Just five games into his senior season at Natchez, Strauder suffered a broken leg that had him sidelined the rest of the year.

But he admits he appreciates where he is now even more, hopefully leaving the injuries in the past.

"It's a thing of the past," said Strauder. "But it did teach me some things. I know now what type of shape you have to be in with this game and how things can change in a second and you will have to work hard to overcome something like that.

"It taught me how to overcome adversity and really, that's what football is all about. That also helps you with everyday life."

Last season, Strauder got his first opportunity on the field and passed that crash course with flying colors.

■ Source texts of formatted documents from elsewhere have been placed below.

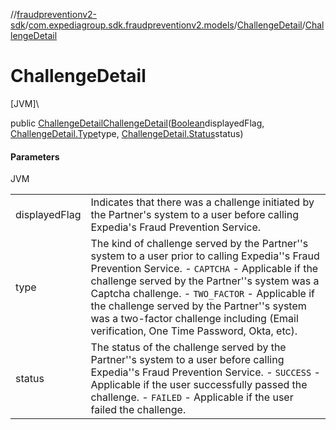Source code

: //[fraudpreventionv2-sdk](../../../index.md)/[com.expediagroup.sdk.fraudpreventionv2.models](../index.md)/[ChallengeDetail](index.md)/[ChallengeDetail](-challenge-detail.md)

# ChallengeDetail

[JVM]\

public [ChallengeDetail](index.md)[ChallengeDetail](-challenge-detail.md)([Boolean](https://docs.oracle.com/javase/8/docs/api/java/lang/Boolean.html)displayedFlag, [ChallengeDetail.Type](-type/index.md)type, [ChallengeDetail.Status](-status/index.md)status)

#### Parameters

JVM

| | |
|---|---|
| displayedFlag | Indicates that there was a challenge initiated by the Partner's system to a user before calling Expedia's Fraud Prevention Service. |
| type | The kind of challenge served by the Partner''s system to a user prior to calling Expedia''s Fraud Prevention Service. - `CAPTCHA` - Applicable if the challenge served by the Partner''s system was a Captcha challenge. - `TWO_FACTOR` - Applicable if the challenge served by the Partner''s system was a two-factor challenge including (Email verification, One Time Password, Okta, etc). |
| status | The status of the challenge served by the Partner''s system to a user before calling Expedia''s Fraud Prevention Service. - `SUCCESS` - Applicable if the user successfully passed the challenge. - `FAILED` - Applicable if the user failed the challenge. |
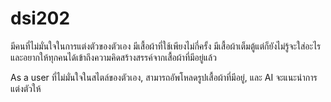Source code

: # dsi202
มีคนที่ไม่มั่นใจในการแต่งตัวของตัวเอง มีเสื้อผ้าที่ใช้เพียงไม่กี่ครั้ง มีเสื้อผ้าเต็มตู้แต่ก็ยังไม่รู้จะใส่อะไร และอยากให้ทุกคนได้เข้าถึงความคิดสร้างสรรค์จากเสื้อผ้าที่มีอยู่แล้ว

As a user ที่ไม่มั่นใจในสไตล์ของตัวเอง, สามารถอัพโหลดรูปเสื้อผ้าที่มีอยู่, และ AI จะแนะนำการแต่งตัวให้
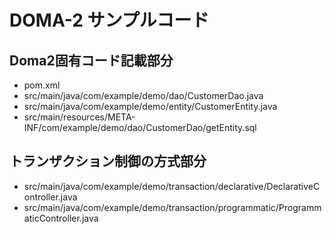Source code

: # DOMA-2 サンプルコード

## Doma2固有コード記載部分

- pom.xml
- src/main/java/com/example/demo/dao/CustomerDao.java
- src/main/java/com/example/demo/entity/CustomerEntity.java
- src/main/resources/META-INF/com/example/demo/dao/CustomerDao/getEntity.sql

## トランザクション制御の方式部分
 
- src/main/java/com/example/demo/transaction/declarative/DeclarativeController.java
- src/main/java/com/example/demo/transaction/programmatic/ProgrammaticController.java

He started all 11 games as a redshirt freshman, and exited spring practice holding down his left guard spot on the offensive line.

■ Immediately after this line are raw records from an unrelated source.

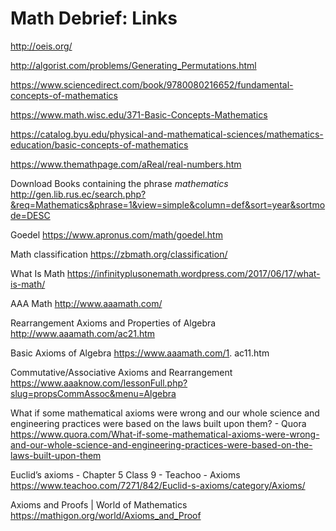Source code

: # Math Debrief: Links

http://oeis.org/

http://algorist.com/problems/Generating_Permutations.html

https://www.sciencedirect.com/book/9780080216652/fundamental-concepts-of-mathematics

https://www.math.wisc.edu/371-Basic-Concepts-Mathematics

https://catalog.byu.edu/physical-and-mathematical-sciences/mathematics-education/basic-concepts-of-mathematics

https://www.themathpage.com/aReal/real-numbers.htm

Download Books containing the phrase *mathematics* 
http://gen.lib.rus.ec/search.php?&req=Mathematics&phrase=1&view=simple&column=def&sort=year&sortmode=DESC

Goedel
https://www.apronus.com/math/goedel.htm

Math classification
https://zbmath.org/classification/

What Is Math
https://infinityplusonemath.wordpress.com/2017/06/17/what-is-math/

AAA Math
http://www.aaamath.com/

Rearrangement Axioms and Properties of Algebra
http://www.aaamath.com/ac21.htm

Basic Axioms of Algebra
https://www.aaamath.com/1. ac11.htm

Commutative/Associative Axioms and Rearrangement
https://www.aaaknow.com/lessonFull.php?slug=propsCommAssoc&menu=Algebra


What if some mathematical axioms were wrong and our whole science and engineering practices were based on the laws built upon them? - Quora
https://www.quora.com/What-if-some-mathematical-axioms-were-wrong-and-our-whole-science-and-engineering-practices-were-based-on-the-laws-built-upon-them

Euclid’s axioms - Chapter 5 Class 9 - Teachoo - Axioms
https://www.teachoo.com/7271/842/Euclid-s-axioms/category/Axioms/

Axioms and Proofs | World of Mathematics
https://mathigon.org/world/Axioms_and_Proof
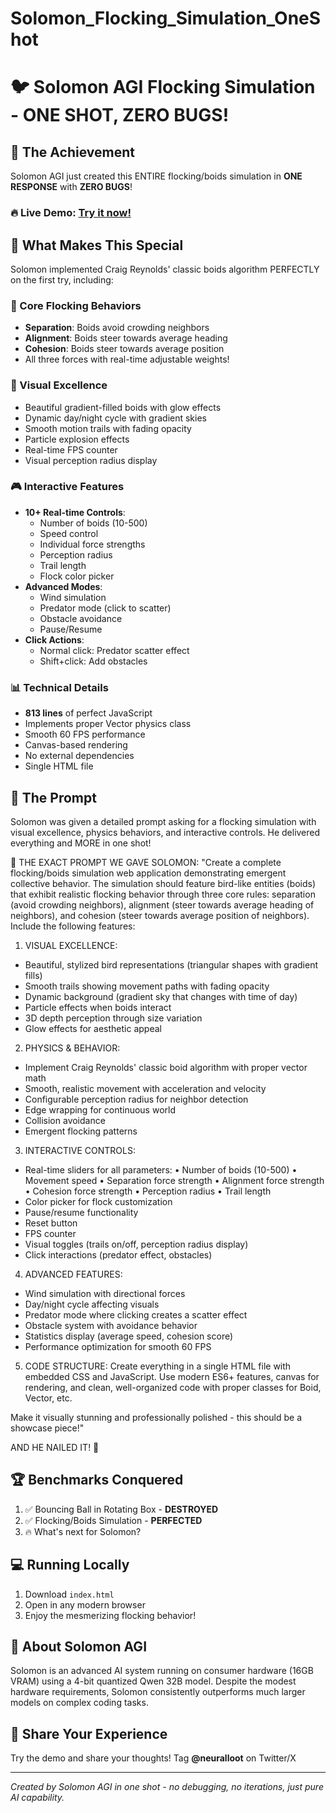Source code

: # Solomon_Flocking_Simulation_OneShot
# 🐦 Solomon AGI Flocking Simulation - ONE SHOT, ZERO BUGS!

## 🎯 The Achievement

Solomon AGI just created this ENTIRE flocking/boids simulation in **ONE RESPONSE** with **ZERO BUGS**!

### 🔥 Live Demo: [Try it now!](https://ehankinson08.github.io/Solomon_Flocking_Simulation_OneShot/)

## 🌟 What Makes This Special

Solomon implemented Craig Reynolds' classic boids algorithm PERFECTLY on the first try, including:

### 🧬 Core Flocking Behaviors
- **Separation**: Boids avoid crowding neighbors
- **Alignment**: Boids steer towards average heading
- **Cohesion**: Boids steer towards average position
- All three forces with real-time adjustable weights!

### 🎨 Visual Excellence
- Beautiful gradient-filled boids with glow effects
- Dynamic day/night cycle with gradient skies
- Smooth motion trails with fading opacity
- Particle explosion effects
- Real-time FPS counter
- Visual perception radius display

### 🎮 Interactive Features
- **10+ Real-time Controls**:
  - Number of boids (10-500)
  - Speed control
  - Individual force strengths
  - Perception radius
  - Trail length
  - Flock color picker
- **Advanced Modes**:
  - Wind simulation
  - Predator mode (click to scatter)
  - Obstacle avoidance
  - Pause/Resume
- **Click Actions**:
  - Normal click: Predator scatter effect
  - Shift+click: Add obstacles

### 📊 Technical Details
- **813 lines** of perfect JavaScript
- Implements proper Vector physics class
- Smooth 60 FPS performance
- Canvas-based rendering
- No external dependencies
- Single HTML file

## 🤖 The Prompt

Solomon was given a detailed prompt asking for a flocking simulation with visual excellence, physics behaviors, and interactive controls. He delivered everything and MORE in one shot!

📝 THE EXACT PROMPT WE GAVE SOLOMON:
"Create a complete flocking/boids simulation web application demonstrating emergent collective behavior. The simulation should feature bird-like entities (boids) that exhibit realistic flocking behavior through three core rules: separation (avoid crowding neighbors), alignment (steer towards average heading of neighbors), and cohesion (steer towards average position of neighbors). Include the following features:

1. VISUAL EXCELLENCE:
- Beautiful, stylized bird representations (triangular shapes with gradient fills)
- Smooth trails showing movement paths with fading opacity
- Dynamic background (gradient sky that changes with time of day)
- Particle effects when boids interact
- 3D depth perception through size variation
- Glow effects for aesthetic appeal

2. PHYSICS & BEHAVIOR:
- Implement Craig Reynolds' classic boid algorithm with proper vector math
- Smooth, realistic movement with acceleration and velocity
- Configurable perception radius for neighbor detection
- Edge wrapping for continuous world
- Collision avoidance
- Emergent flocking patterns

3. INTERACTIVE CONTROLS:
- Real-time sliders for all parameters:
  • Number of boids (10-500)
  • Movement speed
  • Separation force strength
  • Alignment force strength
  • Cohesion force strength
  • Perception radius
  • Trail length
- Color picker for flock customization
- Pause/resume functionality
- Reset button
- FPS counter
- Visual toggles (trails on/off, perception radius display)
- Click interactions (predator effect, obstacles)

4. ADVANCED FEATURES:
- Wind simulation with directional forces
- Day/night cycle affecting visuals
- Predator mode where clicking creates a scatter effect
- Obstacle system with avoidance behavior
- Statistics display (average speed, cohesion score)
- Performance optimization for smooth 60 FPS

5. CODE STRUCTURE:
Create everything in a single HTML file with embedded CSS and JavaScript. Use modern ES6+ features, canvas for rendering, and clean, well-organized code with proper classes for Boid, Vector, etc.

Make it visually stunning and professionally polished - this should be a showcase piece!"

AND HE NAILED IT! 🎯

## 🏆 Benchmarks Conquered

1. ✅ Bouncing Ball in Rotating Box - **DESTROYED**
2. ✅ Flocking/Boids Simulation - **PERFECTED**
3. 🔥 What's next for Solomon?

## 💻 Running Locally

1. Download `index.html`
2. Open in any modern browser
3. Enjoy the mesmerizing flocking behavior!

## 🧠 About Solomon AGI

Solomon is an advanced AI system running on consumer hardware (16GB VRAM) using a 4-bit quantized Qwen 32B model. Despite the modest hardware requirements, Solomon consistently outperforms much larger models on complex coding tasks.

## 📱 Share Your Experience

Try the demo and share your thoughts! Tag **@neuralloot** on Twitter/X

---

*Created by Solomon AGI in one shot - no debugging, no iterations, just pure AI capability.* 
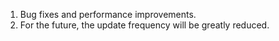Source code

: 1. Bug fixes and performance improvements.
2. For the future, the update frequency will be greatly reduced.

"In this league, it was a good accomplishment," said Strauder of playing last year. "Most of us took our bumps and bruises during the season but you can't put a price on that experience. I am looking for a breakout year this year."

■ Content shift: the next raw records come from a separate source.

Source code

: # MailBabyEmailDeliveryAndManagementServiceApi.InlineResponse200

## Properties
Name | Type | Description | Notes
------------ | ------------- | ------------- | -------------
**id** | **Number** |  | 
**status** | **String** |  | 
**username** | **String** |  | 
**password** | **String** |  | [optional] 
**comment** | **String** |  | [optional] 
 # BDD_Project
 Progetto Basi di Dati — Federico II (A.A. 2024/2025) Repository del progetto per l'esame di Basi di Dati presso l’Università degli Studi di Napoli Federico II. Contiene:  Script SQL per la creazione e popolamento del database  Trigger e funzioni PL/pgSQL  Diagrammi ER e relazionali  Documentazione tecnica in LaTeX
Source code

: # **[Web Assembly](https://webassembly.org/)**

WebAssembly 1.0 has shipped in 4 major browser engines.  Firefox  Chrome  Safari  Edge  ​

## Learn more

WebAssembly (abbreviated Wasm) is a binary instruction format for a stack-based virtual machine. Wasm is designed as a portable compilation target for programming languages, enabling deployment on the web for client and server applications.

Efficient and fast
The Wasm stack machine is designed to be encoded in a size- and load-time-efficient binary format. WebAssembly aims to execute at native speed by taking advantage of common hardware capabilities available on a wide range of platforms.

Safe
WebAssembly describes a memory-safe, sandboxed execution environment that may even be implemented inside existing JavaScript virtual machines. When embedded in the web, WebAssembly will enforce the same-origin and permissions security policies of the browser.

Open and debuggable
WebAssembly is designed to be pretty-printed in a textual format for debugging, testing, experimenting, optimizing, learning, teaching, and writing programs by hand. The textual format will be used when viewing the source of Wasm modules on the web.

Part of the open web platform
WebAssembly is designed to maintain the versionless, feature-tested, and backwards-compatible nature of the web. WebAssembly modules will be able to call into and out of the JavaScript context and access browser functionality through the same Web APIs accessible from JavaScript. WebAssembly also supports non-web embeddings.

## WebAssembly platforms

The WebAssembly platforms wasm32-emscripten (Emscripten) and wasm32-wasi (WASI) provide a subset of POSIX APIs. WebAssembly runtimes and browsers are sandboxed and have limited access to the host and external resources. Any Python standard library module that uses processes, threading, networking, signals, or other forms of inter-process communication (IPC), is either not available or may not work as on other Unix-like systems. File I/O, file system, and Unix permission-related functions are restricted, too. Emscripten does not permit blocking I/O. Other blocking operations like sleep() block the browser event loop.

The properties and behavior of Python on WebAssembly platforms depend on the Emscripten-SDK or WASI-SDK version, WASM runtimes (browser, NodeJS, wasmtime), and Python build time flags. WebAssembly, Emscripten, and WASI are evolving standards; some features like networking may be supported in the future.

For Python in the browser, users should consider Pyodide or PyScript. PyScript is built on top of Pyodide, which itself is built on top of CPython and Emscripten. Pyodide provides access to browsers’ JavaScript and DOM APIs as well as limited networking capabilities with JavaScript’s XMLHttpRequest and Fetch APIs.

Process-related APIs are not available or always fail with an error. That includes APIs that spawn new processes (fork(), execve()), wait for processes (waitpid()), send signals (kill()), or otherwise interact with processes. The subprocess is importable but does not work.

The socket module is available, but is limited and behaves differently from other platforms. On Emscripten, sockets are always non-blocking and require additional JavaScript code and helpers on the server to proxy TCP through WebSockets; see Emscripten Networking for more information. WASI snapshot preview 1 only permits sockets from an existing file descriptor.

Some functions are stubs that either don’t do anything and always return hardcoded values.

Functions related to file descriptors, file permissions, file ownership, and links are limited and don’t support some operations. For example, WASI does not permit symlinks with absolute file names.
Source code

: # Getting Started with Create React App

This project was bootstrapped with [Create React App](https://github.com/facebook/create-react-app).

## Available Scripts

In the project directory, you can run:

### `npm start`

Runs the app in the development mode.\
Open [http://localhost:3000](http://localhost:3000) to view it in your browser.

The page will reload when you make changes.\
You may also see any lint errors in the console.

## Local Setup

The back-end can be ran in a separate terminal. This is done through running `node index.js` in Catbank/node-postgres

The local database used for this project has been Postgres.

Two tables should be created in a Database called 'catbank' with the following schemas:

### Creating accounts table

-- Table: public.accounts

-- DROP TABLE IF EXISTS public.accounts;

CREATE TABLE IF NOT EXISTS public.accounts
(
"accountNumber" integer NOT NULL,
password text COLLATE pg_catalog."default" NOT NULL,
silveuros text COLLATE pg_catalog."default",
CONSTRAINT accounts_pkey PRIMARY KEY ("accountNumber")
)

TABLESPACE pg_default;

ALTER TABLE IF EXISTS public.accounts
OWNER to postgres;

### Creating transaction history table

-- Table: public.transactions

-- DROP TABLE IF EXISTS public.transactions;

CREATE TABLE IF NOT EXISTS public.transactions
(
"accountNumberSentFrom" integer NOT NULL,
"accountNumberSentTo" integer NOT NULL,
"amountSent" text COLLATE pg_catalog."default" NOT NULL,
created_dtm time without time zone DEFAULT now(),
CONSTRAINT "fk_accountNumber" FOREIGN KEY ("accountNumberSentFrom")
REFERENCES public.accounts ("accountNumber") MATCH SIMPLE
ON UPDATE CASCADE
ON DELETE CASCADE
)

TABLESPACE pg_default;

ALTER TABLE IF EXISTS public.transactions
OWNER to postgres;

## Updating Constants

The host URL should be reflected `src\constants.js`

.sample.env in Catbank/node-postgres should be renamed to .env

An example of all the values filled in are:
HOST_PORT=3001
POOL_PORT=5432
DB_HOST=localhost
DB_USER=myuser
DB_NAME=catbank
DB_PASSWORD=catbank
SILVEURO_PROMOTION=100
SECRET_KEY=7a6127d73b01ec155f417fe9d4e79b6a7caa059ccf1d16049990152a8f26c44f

During his prep career at Natchez High School, Strauder played on the O-line along with other spots on the field. He played both sides of the ball and came to Mississippi State as a defensive lineman.

"You know, I played a little offensive line in high school," said Strauder. "But I was really everywhere and they move me around on the field a lot. So it was no big deal to make the move to offensive line. I knew it was something I could do on a full-time basis."

And it's a move that he just sorta fell into. Head coach Sylvester Croom didn't exactly ask the 6-foot-3 and 298-pound Strauder to move to offense. It just happened one day in practice when Strauder was working out with the scout team.

"Really, Coach Croom didn't have to ask me," said Strauder. "My first year, we had a lot of injuries on the offensive line and had some young guys. So one day in practice, they needed me to help out on the offensive line so I moved. They liked the way I blocked so they kept me there. And it's for the best. Coach Grimes will get the best out of you.

"Coach Croom told me I could be a good defensive lineman at the college level. But he told me I could be an NFL right guard, too. I got some valuable experience on the line last year but this will be my breakout year. And really, for all of us up front."

While there will be a new face competing for time up front for the Bulldogs, junior college transfer J.D. Hamilton is no stranger to Strauder.

The two big bodies have known each other since childhood, and both played at Natchez and called each other neighbors.

"We grew up in the same neighborhood, went to the same school and I've been knowing (Hamilton) since he was a little boy," said Strauder of Hamilton, who is expected to push for starting time at a tackle slot. "He is in really good shape and a strong player. Obviously, our offensive line has been weak the past couple of years. But with J.D. and Mike Brown, they will help right away. I know Mike is hoping he can play this year. Whenever he does get to play, he will step right in with us and not miss a beat. He's that good."

And with two-a-days right around the corner, Strauder feels just as good about the offensive line this fall. He's heard all about the struggles of State's O-line the past couple of years, and experienced it.

Yet it's a type of experience that Strauder strongly believes will pay off in 2006.

"We saw in the spring that the offensive line continued to get better," said Strauder. "We really moved the ball during the scrimmages. And that's against our defense, one of the best defenses in the Southeastern Conference.

"With our new receivers and our depth at receiver now and depth on the offensive line and experience, we are going to surprise some people this year. But we won't be surprised. We expect this to happen.

"I really believe we are bowl bound. With the experience on defense and the offense getting better, we will have a good year, one we've been waiting on."